If Obummer Change-O-Hopium 2012 Campaign
Needs a faux get tough on Wall Street distraction...
Then Agent Orange aka Tangelo "Friend of Dodd" SchMozillo takes the fall... At least some Milken time playing tennis...
Hows possible the SEC dont halt BAC?
This banks should be halted till all this stuff is over....
what does this say about the rating agencies
Seriously? At this point?
William K. Black has already revealed in great detail how the ratings agencies were captured by control fraud.
This Casino is run by criminal FED through bigger criminal GS gang
China PBOC spikes banks' borrowing costs
China always does the right thing at right time.
China will progress
Sounds like a big lawsuit
Damn, that's a lot of reading!
Wow! This is great work.
And, of course, exactly what we all knew or expected.

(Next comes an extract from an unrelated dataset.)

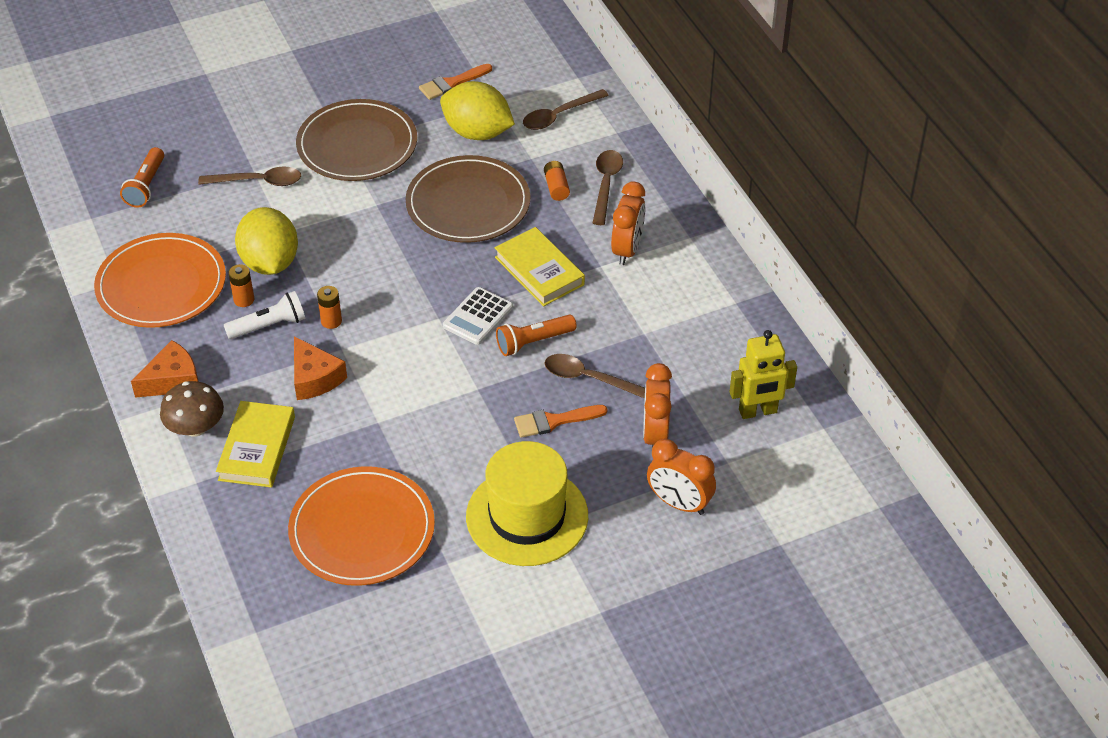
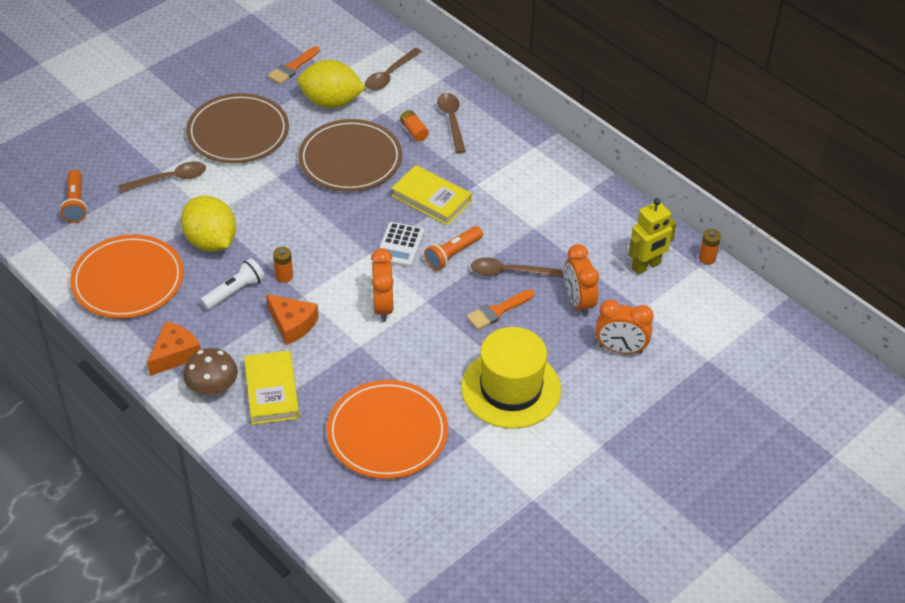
camera: 20 degrees left, 0 degrees up
orange battery [228,264,254,307] -> orange battery moved to [699,229,721,265]
orange clock [611,181,645,265] -> orange clock moved to [371,248,394,322]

Who needs Assange? BofA is toast.
Agreed, Winston. Goldstein is ubiquitous, but in the land of the free, he is so in your face that the proles don't see him. Prole representation seems to me to be oxymoronic, as it is totally impotent against the totalitarian system of monetary/military/mind control.
Not that this will mean much, since the net is full of sock puppets that don't get finance;
Allstate was smart to do the sampling. There is widespread knowledge that subprime fraud is huge. The Repo 105 is perfect evidence of fraud (how would the lenders collateralize the subprimes when the collateral/bonds were at another bank?). Of course SFAS 140 in Sarbanes Oxley made that legal.
So for that, lenders and borrowers should be entitled to pursue the US government as an aide and accomplice to fraud.
What we need in the media is a very experienced corporate lawyer and analyst to in straight forward lingo; just explain how the laws work and exactly how the judge is supposed to act in these types of cases. The financials report it, but they leave it up to the reader to tie the story together. Then they act like you don't know what you're talking about, stick their nose in the air and bring nothing to the table; which means they're guilty. If they say you're "wrong", tell them (in detail) to explain EVERYTHING about the case and leave no stone unturned. If they fail to do that, they're trying to intimidate you out of a valid opinion.
Ad hominems and red herrings won't fix this situation.
The CFTC was blocked from pursuing the lenders. Google Judge Painter, Levine, Wendy Gramm, Robert Rubin and Larry Summers. They're in violation of Title 18 U.S.C. 1501-1525, which is obstruction of justice. There is also violation of racketeering clauses. Where's Eric Holder and the Federal Prosecutors?
They're busy framing Julian Assange for hinting at exposing BoA! (which is a red herring)
Who pays their salaries? We do! Why aren't they working for us?
There's no good reason why Allstate should not win this case of fraud against Countrywide/Allstate. Tossing Mozillo in the slammer should have been done a long time ago, Allstate should not have needed to go through this to correct the situation. I KNOW people have tried to report the sale of counterfeit subprimes before 2005 to the CFTC; the corrupt CFTC refused to take complaints.
The investors could have prevented the subprime collapse a long time ago if the CFTC (the GOVERNMENT BACKED AGENCY) did what it was supposed to do.